We consider a permutation P = (p1,…,pn) of the range 1..n, e.g. P = (1,4,2,3,7,5,6).
A reversal P.r(i,j), with i<j, reverses the segment (pi,…,pj), e.g. P.r(3,5) = (1,4,7,3,2,5,6).
In the problem of sorting by reversals, we have to find a series of reversals that transforms a given permutation P into the identity permutation (1,2,…,n), such that the number of reversals needed is as small as possible.
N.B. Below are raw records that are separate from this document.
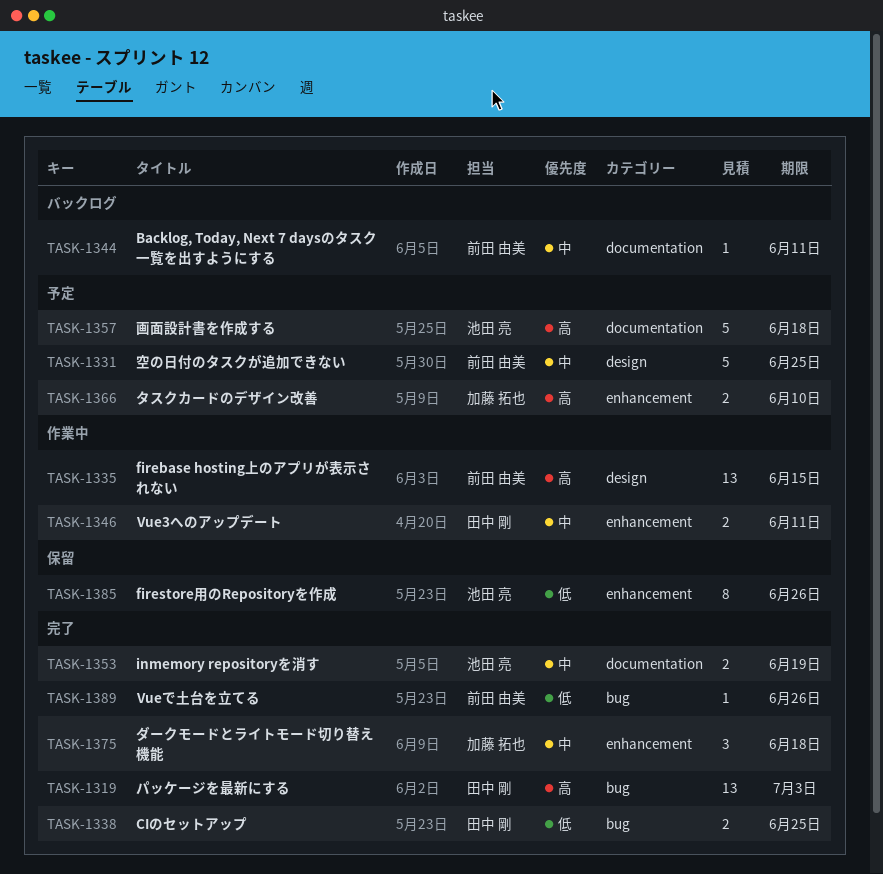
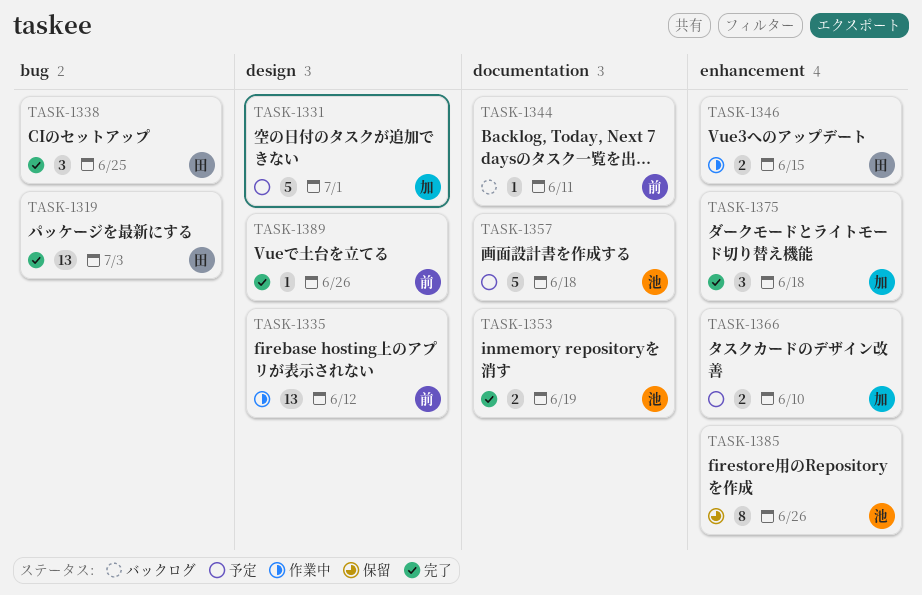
TASK-1331, owner: 前田 由美 -> 加藤 拓也
TASK-1331, due: Jun 25 -> Jul 1
TASK-1335, due: Jun 15 -> Jun 12
TASK-1338, estimate: 2 -> 3
TASK-1346, due: Jun 11 -> Jun 15
TASK-1389, label: bug -> design

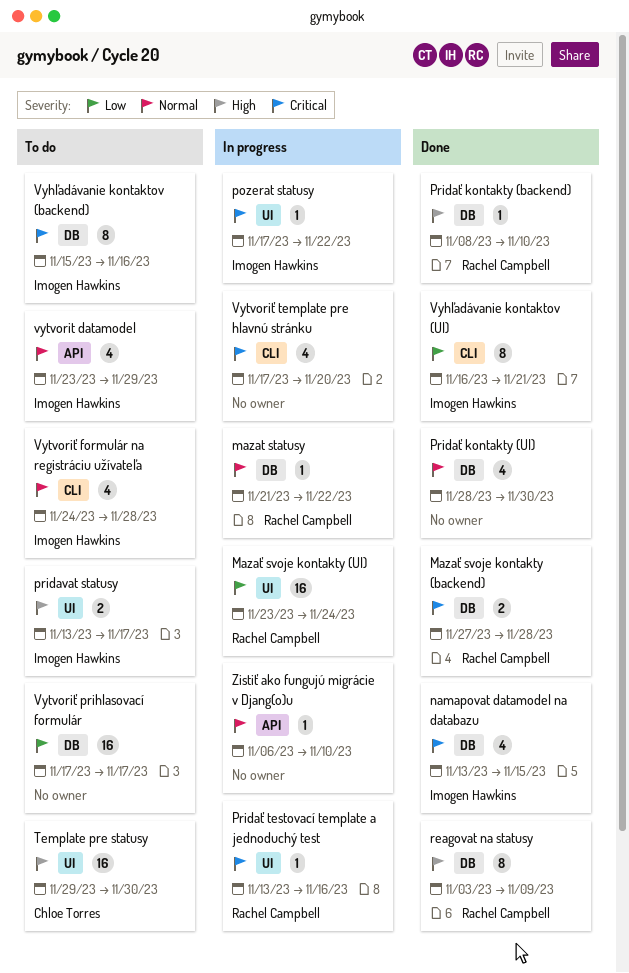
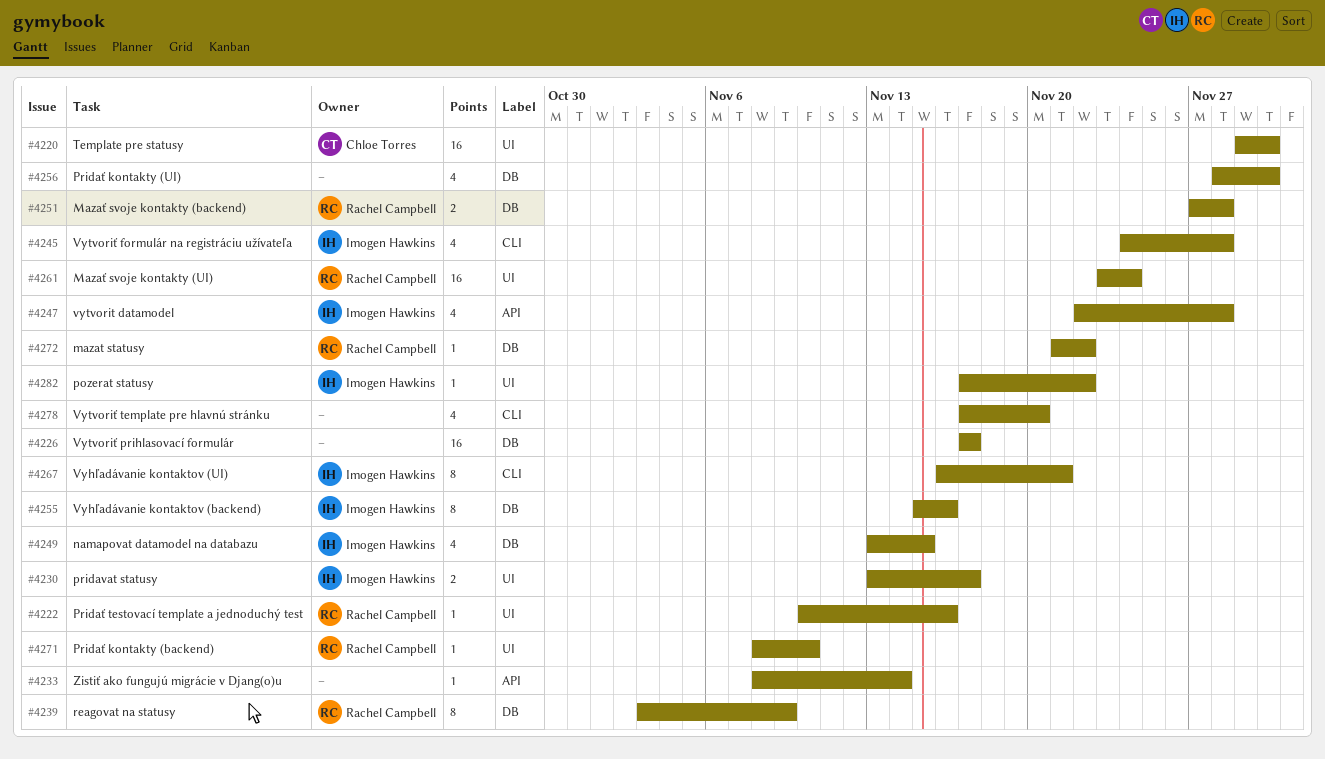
Pridať kontakty (backend), label: DB -> UI
Pridať testovací template a jednoduchý test, start: Nov 13 -> Nov 10
vytvorit datamodel, start: Nov 23 -> Nov 22
vytvorit datamodel, due: Nov 29 -> Nov 28
Zistiť ako fungujú migrácie v Djang(o)u, start: Nov 6 -> Nov 8
Zistiť ako fungujú migrácie v Djang(o)u, due: Nov 10 -> Nov 14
It is proven that the algorithm below never uses more than 4 times the optimum number of reversals (see reference):
while P has breakpoints
if P has a decreasing strip
let k = the smallest element belonging to a decreasing strip
reverse the segment between k and k-1
else
reverse the increasing strip with the smallest element
(different from 1 if 1 is already in the first position)
Write a Python function reversalsort that takes a permutation as a parameter and that returns the number of reversals used by the above algorithm.
>>> reversalsort([1, 3, 2, 7, 6, 4, 5, 8])
3
>>> reversalsort([5, 2, 4, 8, 6, 1, 9, 7, 3])
7
>>> reversalsort([2, 1, 3, 4, 5, 8, 7, 6, 9])
2